PROBLEM 1 ▸ List the behavioral factors that the quoted paper in the article on diabetes risk says it is important to address.
PROBLEM 2 ▸ In the article on diabetes risk, who is named as the lead researcher of the study?

PAGE EXTRACT ▸
--- START ---
A new study from San Diego State University points to an elevated risk for lesbian and bisexual women of developing type 2 diabetes at a young age due to stress. Lesbian and bisexual women in the study had a 27% higher likelihood of developing type 2 diabetes than their straight counterparts.
What’s more, findings show that these women may have a higher body mass index than straight women, which may contribute to the issue — but researches were cautious to point to the usual expectations of diet and exercise as a cure-all.
“Although it is important to address behavioral factors such as physical activity, sedentary behavior and dietary intake, focusing on these factors alone may not be sufficient to eliminate [lesbian and bisexual] women’s disparities in chronic disease,” said the paper.
One of the bigger factors the researchers pointed to was stress, including increased stress surrounding discrimination, concerns surrounding violence, and similar factors.
“It’s been known in the public health community that individuals with minority social statuses and individuals with stigma-based identities are at increased risk for having health disparities,” said Heather L. Corliss, the lead researcher of this study.
--- END ---
DATA LISTING ▸
--- START ---
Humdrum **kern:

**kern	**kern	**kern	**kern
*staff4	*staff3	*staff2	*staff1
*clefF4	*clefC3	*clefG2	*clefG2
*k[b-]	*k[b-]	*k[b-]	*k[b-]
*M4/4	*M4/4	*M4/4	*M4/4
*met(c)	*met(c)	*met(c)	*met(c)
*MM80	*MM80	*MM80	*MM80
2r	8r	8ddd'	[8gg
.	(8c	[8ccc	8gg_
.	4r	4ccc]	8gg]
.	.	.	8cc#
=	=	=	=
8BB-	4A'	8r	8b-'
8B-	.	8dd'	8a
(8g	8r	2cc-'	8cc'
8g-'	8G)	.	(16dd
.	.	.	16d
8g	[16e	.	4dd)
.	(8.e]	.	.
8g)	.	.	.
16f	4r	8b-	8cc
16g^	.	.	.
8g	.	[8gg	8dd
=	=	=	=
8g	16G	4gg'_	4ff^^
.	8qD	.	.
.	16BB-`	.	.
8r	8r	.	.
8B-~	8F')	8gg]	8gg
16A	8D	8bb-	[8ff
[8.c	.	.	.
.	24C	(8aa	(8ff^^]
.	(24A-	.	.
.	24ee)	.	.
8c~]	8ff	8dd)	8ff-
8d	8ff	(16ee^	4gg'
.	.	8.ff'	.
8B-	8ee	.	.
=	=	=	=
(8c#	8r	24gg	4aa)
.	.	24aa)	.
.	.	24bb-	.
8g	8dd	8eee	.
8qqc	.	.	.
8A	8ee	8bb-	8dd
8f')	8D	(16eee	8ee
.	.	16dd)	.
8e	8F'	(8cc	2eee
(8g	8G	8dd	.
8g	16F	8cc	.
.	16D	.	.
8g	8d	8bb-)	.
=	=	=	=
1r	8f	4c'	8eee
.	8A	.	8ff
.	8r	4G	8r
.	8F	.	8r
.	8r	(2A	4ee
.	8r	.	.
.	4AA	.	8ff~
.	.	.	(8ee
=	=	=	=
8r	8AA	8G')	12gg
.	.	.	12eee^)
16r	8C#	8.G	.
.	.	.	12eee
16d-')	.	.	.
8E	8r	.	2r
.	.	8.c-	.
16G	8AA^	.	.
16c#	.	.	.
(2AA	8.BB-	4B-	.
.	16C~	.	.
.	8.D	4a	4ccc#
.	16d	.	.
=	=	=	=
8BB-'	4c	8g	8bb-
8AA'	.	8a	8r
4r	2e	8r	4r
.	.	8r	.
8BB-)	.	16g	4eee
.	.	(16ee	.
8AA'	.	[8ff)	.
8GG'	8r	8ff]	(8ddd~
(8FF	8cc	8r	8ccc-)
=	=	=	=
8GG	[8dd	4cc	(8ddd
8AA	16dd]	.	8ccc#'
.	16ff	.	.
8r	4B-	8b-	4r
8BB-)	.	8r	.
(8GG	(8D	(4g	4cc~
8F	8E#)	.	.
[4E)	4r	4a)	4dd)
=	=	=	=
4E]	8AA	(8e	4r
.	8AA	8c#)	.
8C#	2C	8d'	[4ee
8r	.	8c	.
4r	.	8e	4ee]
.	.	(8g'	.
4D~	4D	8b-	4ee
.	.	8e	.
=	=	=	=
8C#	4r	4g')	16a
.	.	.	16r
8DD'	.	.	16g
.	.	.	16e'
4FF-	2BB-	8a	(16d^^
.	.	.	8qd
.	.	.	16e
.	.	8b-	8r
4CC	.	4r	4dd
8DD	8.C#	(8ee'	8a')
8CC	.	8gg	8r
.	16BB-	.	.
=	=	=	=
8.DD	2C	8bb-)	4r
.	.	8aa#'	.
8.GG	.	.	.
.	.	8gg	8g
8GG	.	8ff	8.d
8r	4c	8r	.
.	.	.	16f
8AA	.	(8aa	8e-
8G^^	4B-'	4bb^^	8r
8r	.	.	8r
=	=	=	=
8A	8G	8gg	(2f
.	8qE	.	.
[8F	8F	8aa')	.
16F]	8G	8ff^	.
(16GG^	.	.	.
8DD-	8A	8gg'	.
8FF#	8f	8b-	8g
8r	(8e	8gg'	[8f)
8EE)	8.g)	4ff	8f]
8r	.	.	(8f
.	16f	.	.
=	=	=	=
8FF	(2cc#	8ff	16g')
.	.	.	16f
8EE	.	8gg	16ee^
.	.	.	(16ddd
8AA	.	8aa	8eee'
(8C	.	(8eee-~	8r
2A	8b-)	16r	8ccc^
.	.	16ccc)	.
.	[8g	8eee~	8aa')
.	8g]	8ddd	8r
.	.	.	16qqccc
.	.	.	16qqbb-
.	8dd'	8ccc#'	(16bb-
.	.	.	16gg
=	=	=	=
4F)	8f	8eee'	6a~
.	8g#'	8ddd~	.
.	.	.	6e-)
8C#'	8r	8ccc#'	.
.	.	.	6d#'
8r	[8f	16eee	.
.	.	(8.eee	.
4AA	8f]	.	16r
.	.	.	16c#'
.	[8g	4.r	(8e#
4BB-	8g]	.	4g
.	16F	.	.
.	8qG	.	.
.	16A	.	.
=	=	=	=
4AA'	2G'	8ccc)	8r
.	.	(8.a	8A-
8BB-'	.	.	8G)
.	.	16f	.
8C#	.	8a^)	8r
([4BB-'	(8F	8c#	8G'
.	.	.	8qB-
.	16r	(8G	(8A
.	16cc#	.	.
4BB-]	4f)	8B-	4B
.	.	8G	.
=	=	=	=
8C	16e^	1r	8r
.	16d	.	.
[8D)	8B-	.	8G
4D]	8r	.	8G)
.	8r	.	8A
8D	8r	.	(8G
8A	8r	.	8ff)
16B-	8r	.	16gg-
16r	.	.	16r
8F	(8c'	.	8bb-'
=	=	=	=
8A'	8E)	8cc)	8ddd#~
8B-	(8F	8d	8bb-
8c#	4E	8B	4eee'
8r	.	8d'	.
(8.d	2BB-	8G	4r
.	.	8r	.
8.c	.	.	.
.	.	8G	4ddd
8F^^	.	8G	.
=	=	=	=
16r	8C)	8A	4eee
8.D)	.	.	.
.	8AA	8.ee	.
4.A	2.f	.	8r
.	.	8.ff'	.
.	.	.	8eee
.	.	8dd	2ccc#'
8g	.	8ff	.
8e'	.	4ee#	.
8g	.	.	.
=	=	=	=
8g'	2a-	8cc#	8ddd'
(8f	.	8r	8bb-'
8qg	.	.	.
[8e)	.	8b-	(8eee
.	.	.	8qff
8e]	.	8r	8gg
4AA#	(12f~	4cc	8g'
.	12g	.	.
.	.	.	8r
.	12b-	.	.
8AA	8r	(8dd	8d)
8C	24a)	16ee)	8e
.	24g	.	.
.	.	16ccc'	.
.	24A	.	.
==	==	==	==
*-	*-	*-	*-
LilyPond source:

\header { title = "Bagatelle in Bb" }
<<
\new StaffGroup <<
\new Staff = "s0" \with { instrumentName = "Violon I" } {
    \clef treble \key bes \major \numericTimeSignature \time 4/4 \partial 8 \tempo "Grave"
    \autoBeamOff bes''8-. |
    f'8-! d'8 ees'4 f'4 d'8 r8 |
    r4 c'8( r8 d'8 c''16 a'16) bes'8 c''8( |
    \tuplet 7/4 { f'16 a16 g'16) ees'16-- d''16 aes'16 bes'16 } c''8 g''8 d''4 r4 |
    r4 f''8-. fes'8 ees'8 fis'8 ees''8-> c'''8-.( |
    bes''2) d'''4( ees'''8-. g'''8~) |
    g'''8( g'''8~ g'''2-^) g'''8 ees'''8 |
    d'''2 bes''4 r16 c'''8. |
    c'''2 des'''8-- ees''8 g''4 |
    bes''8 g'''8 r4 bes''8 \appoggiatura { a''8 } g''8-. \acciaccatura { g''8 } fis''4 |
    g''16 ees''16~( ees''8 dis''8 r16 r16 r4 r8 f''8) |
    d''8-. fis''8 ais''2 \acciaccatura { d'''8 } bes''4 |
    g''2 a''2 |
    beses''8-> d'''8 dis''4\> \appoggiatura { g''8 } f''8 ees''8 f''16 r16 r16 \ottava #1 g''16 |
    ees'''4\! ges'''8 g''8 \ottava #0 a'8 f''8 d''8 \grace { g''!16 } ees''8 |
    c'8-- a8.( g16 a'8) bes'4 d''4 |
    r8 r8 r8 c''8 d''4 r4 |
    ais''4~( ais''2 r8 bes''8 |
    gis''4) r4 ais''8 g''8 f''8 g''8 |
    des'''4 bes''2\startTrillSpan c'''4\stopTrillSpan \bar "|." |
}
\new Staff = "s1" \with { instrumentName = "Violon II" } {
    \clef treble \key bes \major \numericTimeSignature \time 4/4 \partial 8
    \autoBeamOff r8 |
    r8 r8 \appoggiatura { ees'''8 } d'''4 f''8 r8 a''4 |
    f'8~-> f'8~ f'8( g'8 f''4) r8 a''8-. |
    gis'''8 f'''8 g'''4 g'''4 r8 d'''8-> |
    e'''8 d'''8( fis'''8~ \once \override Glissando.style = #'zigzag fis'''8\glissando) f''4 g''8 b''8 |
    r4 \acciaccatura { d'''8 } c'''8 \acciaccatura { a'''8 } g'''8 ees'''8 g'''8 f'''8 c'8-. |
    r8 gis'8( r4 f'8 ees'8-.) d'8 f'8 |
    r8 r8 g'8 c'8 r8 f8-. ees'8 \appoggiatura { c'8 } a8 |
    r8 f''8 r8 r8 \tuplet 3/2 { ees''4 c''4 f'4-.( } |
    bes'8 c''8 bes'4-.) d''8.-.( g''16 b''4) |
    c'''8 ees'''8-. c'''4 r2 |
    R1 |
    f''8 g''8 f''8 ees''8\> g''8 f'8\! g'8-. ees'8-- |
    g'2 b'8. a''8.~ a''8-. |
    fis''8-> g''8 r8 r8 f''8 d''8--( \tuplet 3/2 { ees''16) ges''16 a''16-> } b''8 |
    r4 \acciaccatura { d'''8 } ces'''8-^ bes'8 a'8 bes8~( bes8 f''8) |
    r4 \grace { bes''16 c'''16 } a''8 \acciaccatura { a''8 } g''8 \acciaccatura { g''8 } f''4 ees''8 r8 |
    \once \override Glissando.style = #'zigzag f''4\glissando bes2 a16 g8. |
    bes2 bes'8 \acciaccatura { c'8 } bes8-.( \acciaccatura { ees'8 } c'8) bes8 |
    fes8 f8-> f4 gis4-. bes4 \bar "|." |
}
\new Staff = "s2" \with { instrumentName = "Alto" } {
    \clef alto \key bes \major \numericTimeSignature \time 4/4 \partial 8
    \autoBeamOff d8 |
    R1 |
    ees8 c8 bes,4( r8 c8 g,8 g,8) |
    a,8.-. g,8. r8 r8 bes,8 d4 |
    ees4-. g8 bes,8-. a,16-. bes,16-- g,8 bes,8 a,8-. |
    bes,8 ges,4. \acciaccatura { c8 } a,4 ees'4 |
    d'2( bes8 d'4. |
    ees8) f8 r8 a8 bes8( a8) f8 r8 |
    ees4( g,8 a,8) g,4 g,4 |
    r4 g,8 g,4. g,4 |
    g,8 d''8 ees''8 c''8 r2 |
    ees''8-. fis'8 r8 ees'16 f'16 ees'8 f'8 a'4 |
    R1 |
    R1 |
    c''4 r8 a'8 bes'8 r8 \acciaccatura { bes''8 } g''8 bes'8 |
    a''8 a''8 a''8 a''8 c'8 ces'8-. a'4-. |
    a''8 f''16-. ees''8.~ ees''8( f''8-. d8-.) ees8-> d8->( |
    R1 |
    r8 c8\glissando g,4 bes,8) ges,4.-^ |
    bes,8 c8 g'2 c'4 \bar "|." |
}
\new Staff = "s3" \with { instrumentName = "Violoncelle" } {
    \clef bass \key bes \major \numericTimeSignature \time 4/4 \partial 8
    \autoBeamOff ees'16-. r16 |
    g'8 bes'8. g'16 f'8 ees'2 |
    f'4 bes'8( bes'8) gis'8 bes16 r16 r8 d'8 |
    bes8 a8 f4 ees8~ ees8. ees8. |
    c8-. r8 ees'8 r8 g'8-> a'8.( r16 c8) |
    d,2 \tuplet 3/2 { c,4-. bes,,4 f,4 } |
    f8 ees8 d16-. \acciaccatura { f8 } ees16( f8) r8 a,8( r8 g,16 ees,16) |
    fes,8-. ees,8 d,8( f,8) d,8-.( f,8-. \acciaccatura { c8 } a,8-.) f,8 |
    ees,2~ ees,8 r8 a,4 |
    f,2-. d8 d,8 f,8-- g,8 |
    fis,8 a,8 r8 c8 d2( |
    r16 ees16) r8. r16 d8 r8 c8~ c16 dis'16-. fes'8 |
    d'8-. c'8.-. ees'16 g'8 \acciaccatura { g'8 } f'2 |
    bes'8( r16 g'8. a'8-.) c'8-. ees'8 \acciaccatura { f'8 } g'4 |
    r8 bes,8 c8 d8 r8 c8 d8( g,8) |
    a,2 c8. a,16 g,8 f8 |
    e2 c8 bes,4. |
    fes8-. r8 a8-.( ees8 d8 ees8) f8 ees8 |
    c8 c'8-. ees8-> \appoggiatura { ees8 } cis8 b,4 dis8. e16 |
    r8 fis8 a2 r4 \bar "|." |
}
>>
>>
--- END ---
TASK OUTPUT 1 ▸ Physical activity, sedentary behavior, and dietary intake.

TASK OUTPUT 2 ▸ Heather L. Corliss